(EXERCISE DATA begins)

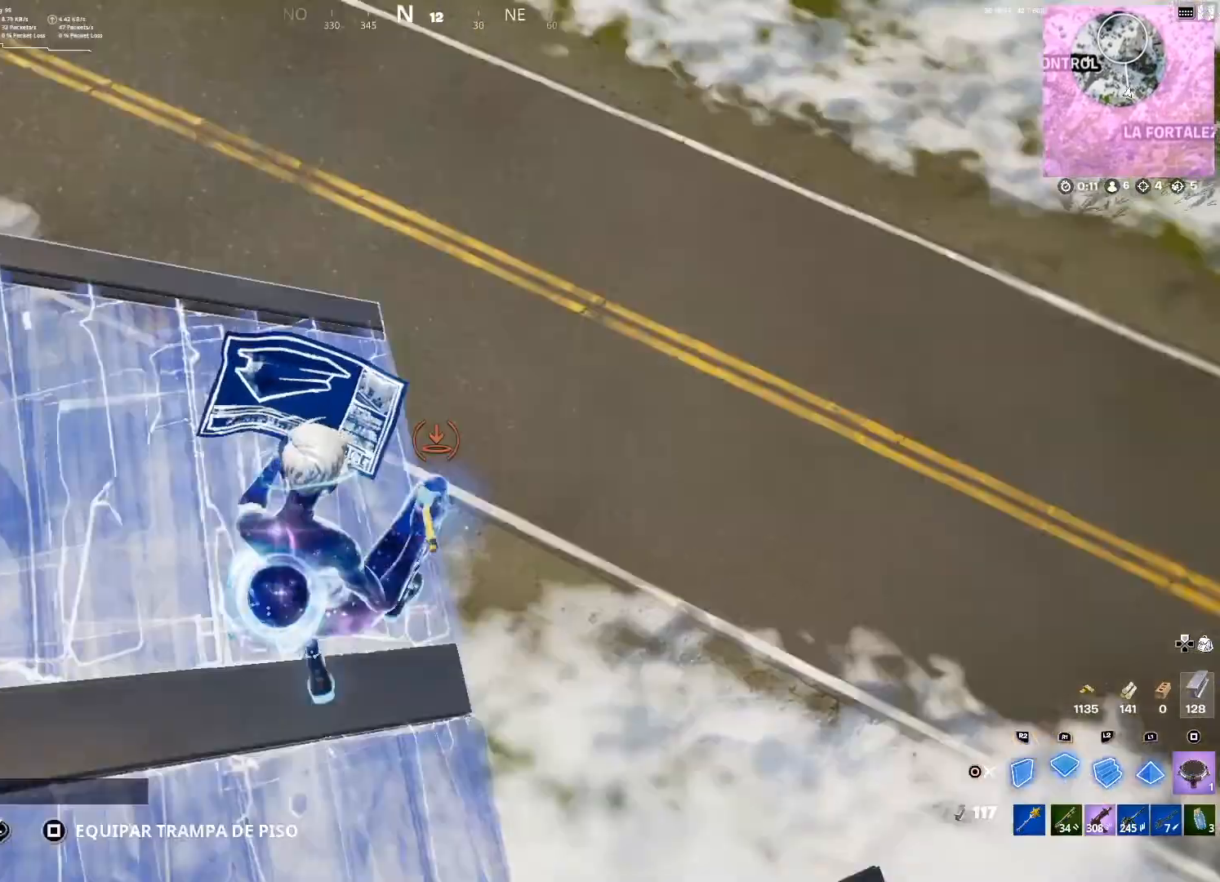
{"buttons": ["R1"], "left_stick": "up", "right_stick": "center", "events": [[34, "right_stick", "center"], [234, "left_stick", "up"], [300, "right_stick", "up-left"], [401, "right_stick", "center"]]}
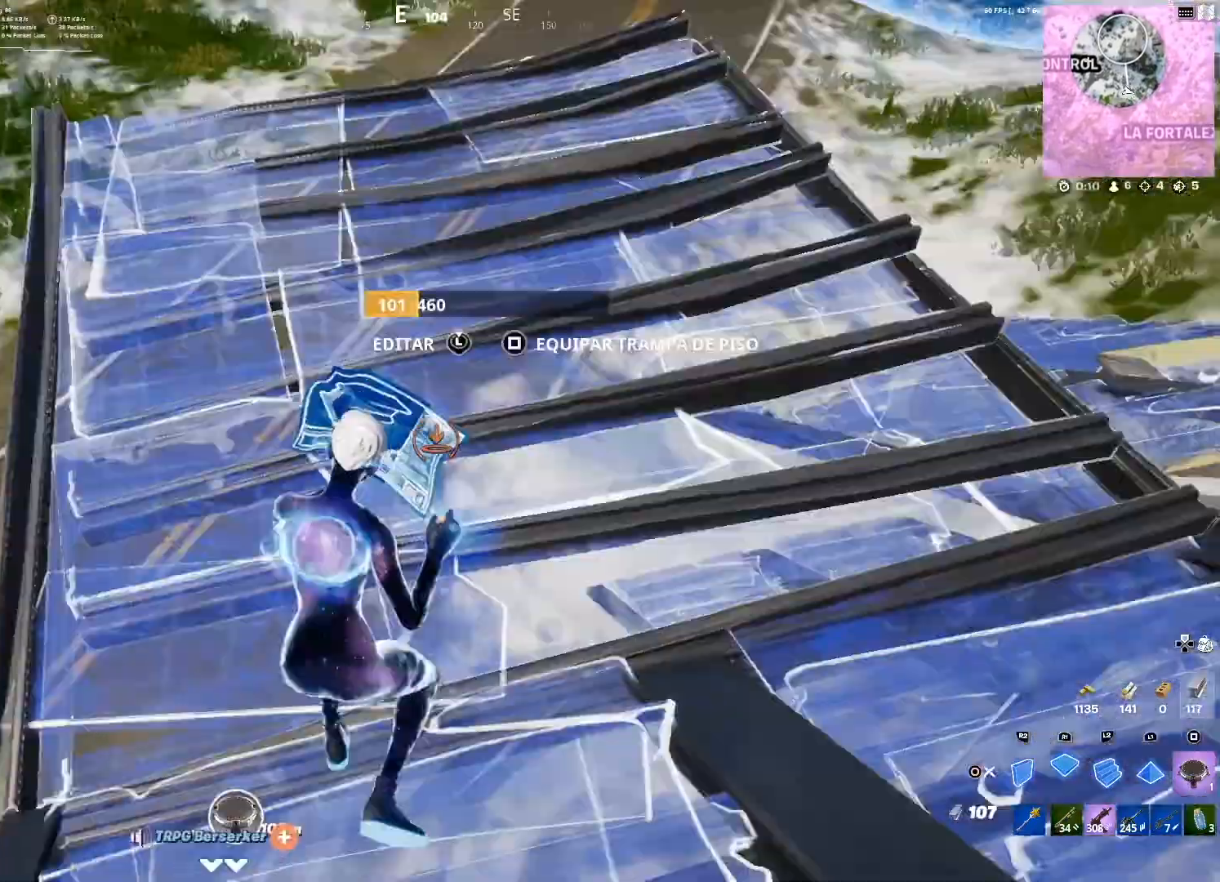
{"buttons": ["SQUARE"], "left_stick": "up-left", "right_stick": "center", "events": [[167, "R1", "up"], [167, "SQUARE", "down"], [267, "SQUARE", "up"], [333, "SQUARE", "down"], [333, "left_stick", "up-left"], [367, "SQUARE", "up"], [500, "SQUARE", "down"]]}
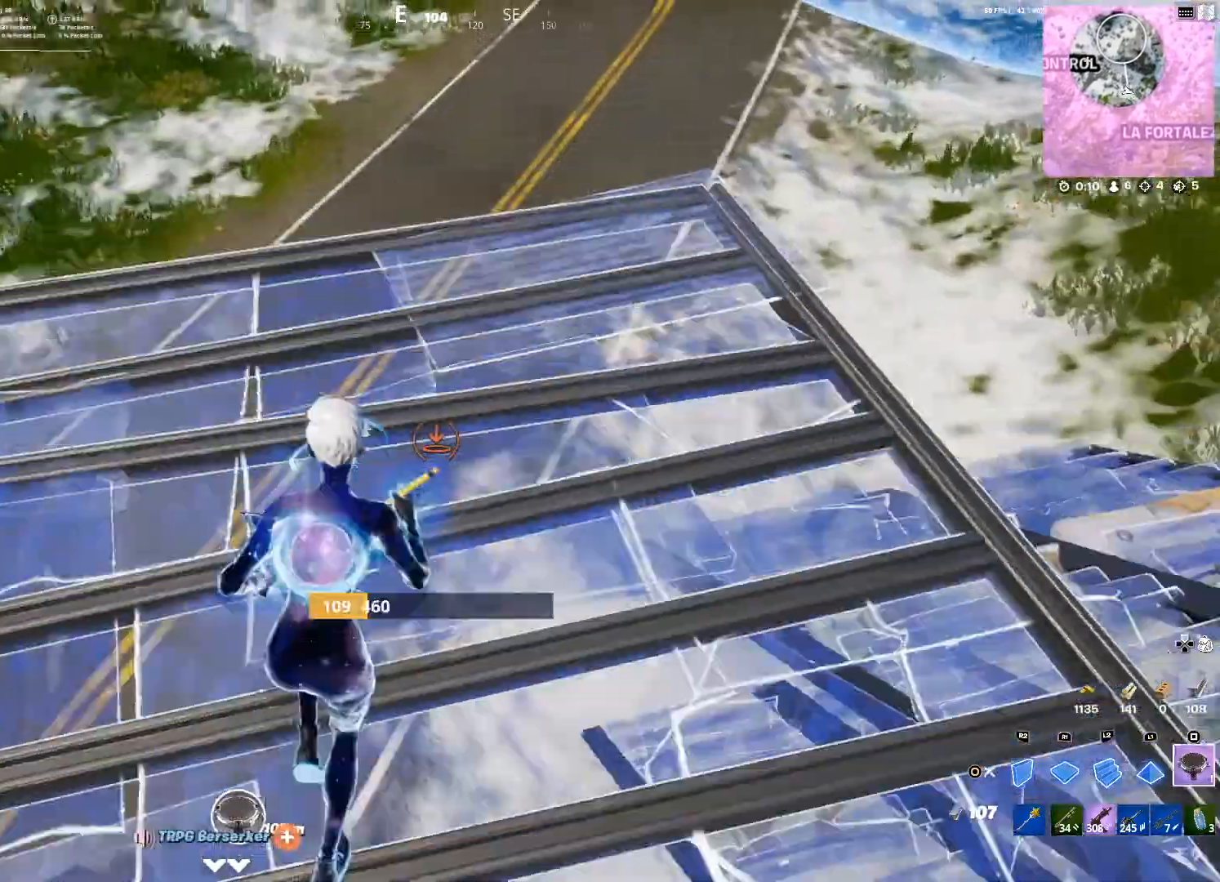
{"buttons": [], "left_stick": "up-left", "right_stick": "center", "events": [[34, "SQUARE", "up"], [301, "right_stick", "left"], [501, "right_stick", "center"]]}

(EXERCISE DATA ends)

-- EXERCISE INSTRUCTIONS --
Print the complete listing exactly as it stands, without its pictures.

-- RESPONSE AREA --
{"buttons": ["R1"], "left_stick": "up", "right_stick": "center", "events": [[34, "right_stick", "center"], [234, "left_stick", "up"], [300, "right_stick", "up-left"], [401, "right_stick", "center"]]}
{"buttons": ["SQUARE"], "left_stick": "up-left", "right_stick": "center", "events": [[167, "R1", "up"], [167, "SQUARE", "down"], [267, "SQUARE", "up"], [333, "SQUARE", "down"], [333, "left_stick", "up-left"], [367, "SQUARE", "up"], [500, "SQUARE", "down"]]}
{"buttons": [], "left_stick": "up-left", "right_stick": "center", "events": [[34, "SQUARE", "up"], [301, "right_stick", "left"], [501, "right_stick", "center"]]}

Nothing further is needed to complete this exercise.